I held the phone for a minute after he hung up. I didn’t want the magical spell broken. He made me feel so special. Elevated to a higher plane or something. Like I was about to do this awesome thing no other female had ever done. It was silly. I knew that. It didn’t make the way I was feeling any less real and wonderful.
“You okay?” Joy Ruth stuck her head in the door. So much for the magic spell.
“Sure.”
“Good,” she said, opening the door wide to mama, who clicked across the floor in gold spike heels.
“Mommy,” my two little girls squealed from behind Grandma Helena’s purple mini skirt. Mama shook out her long hair and her gold hoop ear rings dangled and sparkled in the sunlight. She looked far younger than her forty-seven years.
“Well, look at my darlings,” I said, ignoring my mother and gathering them close. “Aren’t you looking pretty today.” Their blonde curls had been pulled up in purple bows and they both wore purple shorts with white shirts. Purple socks. White tennis shoes.
They were dressed just the way mama used to dress us. Before she left. I’d gathered that much from some old photographs she’d left behind though I couldn’t really remember much. I’d been too young.
“What are you doing here, Mama, and why are the girls dressed in those ridiculous purple outfits?”
“They’re not ridiculous, Vada Faith.” She shook her head at me and smiled. “They’re Health Tex.”
“Couldn’t you have put one of them in yellow?”
“We’re purple grapes, mommy. Gramma Helena said we could all be grapes today.” The girls examined every corner of the room before settling on the window seat that looked down on the traffic below.
“Wow,” Charity Mae said, pointing down to the street. “It’s Gramma’s car down there. See.” They shrieked and pressed their faces to the window.
I frowned at mama. She always took the girls shopping. They never complained because they loved her. Besides she included a trip to McDonald’s play area in their outings and topped it off with a stop at the local Dairy Queen for a sugar high.
“I want to know what this minor surgery is all about, Vada Faith? Joy Ruth was vague when she dropped the girls off. Did you have a biopsy or something?
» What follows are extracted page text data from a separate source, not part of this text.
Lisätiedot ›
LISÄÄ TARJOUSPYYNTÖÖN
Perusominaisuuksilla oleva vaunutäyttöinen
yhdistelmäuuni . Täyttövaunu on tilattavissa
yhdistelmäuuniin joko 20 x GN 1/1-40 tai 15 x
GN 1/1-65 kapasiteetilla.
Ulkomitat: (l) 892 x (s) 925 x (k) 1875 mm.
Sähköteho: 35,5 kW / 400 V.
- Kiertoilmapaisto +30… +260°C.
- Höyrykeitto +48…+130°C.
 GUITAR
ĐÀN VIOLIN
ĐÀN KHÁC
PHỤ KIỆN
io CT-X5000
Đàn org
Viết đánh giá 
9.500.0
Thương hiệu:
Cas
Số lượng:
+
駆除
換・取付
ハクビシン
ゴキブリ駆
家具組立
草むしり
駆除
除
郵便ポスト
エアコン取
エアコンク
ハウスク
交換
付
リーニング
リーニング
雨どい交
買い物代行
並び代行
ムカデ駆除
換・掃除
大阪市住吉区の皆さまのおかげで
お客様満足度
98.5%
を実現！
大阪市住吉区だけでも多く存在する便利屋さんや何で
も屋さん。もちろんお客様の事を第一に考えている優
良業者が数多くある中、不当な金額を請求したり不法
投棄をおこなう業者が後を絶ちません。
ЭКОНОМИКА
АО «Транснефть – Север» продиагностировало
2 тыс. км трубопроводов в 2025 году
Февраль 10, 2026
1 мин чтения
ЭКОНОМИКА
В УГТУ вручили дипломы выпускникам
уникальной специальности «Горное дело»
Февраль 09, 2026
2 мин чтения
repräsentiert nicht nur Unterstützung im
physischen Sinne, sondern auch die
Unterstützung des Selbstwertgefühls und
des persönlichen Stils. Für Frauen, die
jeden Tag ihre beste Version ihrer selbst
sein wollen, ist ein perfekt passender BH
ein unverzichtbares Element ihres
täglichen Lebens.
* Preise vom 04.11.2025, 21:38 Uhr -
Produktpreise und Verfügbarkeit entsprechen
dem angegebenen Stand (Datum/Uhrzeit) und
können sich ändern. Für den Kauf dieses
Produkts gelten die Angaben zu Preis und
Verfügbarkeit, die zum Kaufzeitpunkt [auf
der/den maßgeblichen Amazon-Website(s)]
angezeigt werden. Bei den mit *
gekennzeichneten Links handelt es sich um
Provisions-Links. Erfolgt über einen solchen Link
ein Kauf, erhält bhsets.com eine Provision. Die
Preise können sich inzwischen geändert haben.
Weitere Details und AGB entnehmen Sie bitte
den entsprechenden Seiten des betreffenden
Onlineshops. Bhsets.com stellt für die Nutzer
Is this serious, honey?”
“Joy Ruth,” I said, through gritted teeth, “would you take the girls down to the waiting room, please? I want to talk to Mama. Alone.” I shot my sister a dirty look. She wasn’t supposed to tell anyone where I was.
She wore an innocent look, but she blushed a dark pink. I’d told her to say I had taken the day off and was with friends. I told her to say anything. Just not that I was at a medical clinic having a procedure so I could be a surrogate mother.
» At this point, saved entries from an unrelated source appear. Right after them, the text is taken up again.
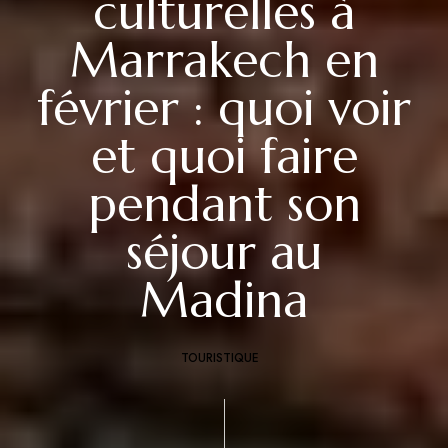
culturelles à
Marrakech en
février : quoi voir
et quoi faire
pendant son
séjour au
Madina
TOURISTIQUE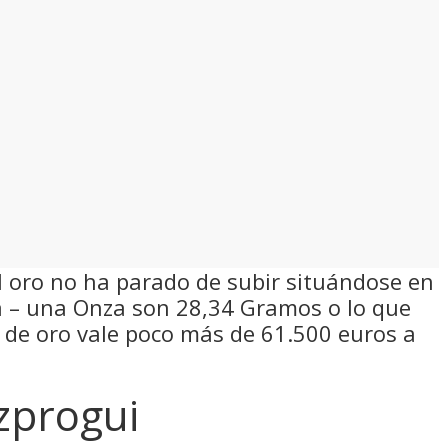
el oro no ha parado de subir situándose en
za – una Onza son 28,34 Gramos o lo que
o de oro vale poco más de 61.500 euros a
zprogui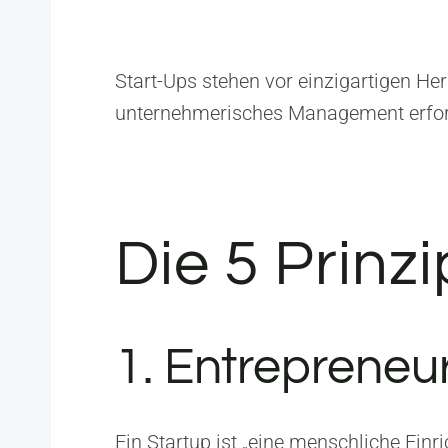
Start-Ups stehen vor einzigartigen He
unternehmerisches Management erfor
Die 5 Prinzi
1. Entrepreneur
Ein Startup ist „eine menschliche Ein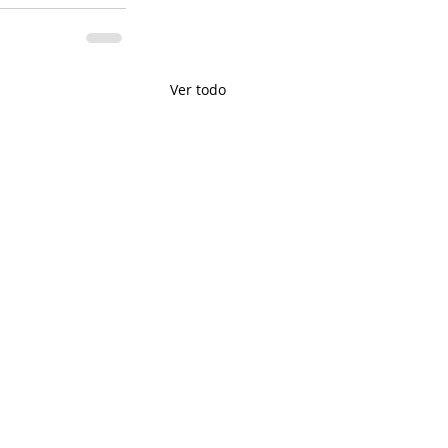
Ver todo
“Let’s go, troops,” she said, and the girls fell in line behind her and the three of them marched single file through the doorway. They would follow her to the moon and back if she asked them to.
The room grew silent with their departure.
“I had my tube surgery reversed. That’s what this is about. No biopsy. No serious surgery. I’m healthy as a horse. You know that.”
“You had your tube surgery reversed? Do you want another child? I thought you had your hands full.”
“Do we have to go into this now, please? Can’t you be satisfied that I had the surgery? Do you have to know all the details? Anyway,” I said, fingering the crisp white sheet on the hospital bed, “it’s personal.”
“What could be personal about it? You want a baby? I don’t care. You might as well tell me.” She sat down in the chair by my bed. “I won’t say I told you so, sweetie. Though I knew it was a mistake when you did it. You were too young to have your tubes tied. I said as much to Delbert, if you’ll remember. Your daddy was here for you when those precious little girls were born. We both were.” She picked fuzz off the blanket at the foot of my bed.
I wanted to tell her it was the only time they were both anywhere for me. However, I didn’t want an argument. The woman who used to hate my father now took his side in every disagreement.
“I said to your daddy, what if,” she folded her hands in her lap, “what if John Wasper dies? She might remarry and want more kids. Then what? Thank God, you’ve come to your senses. Women should be able to bear children readily. I’m glad you did this, honey.” She smiled and her whole face lit up.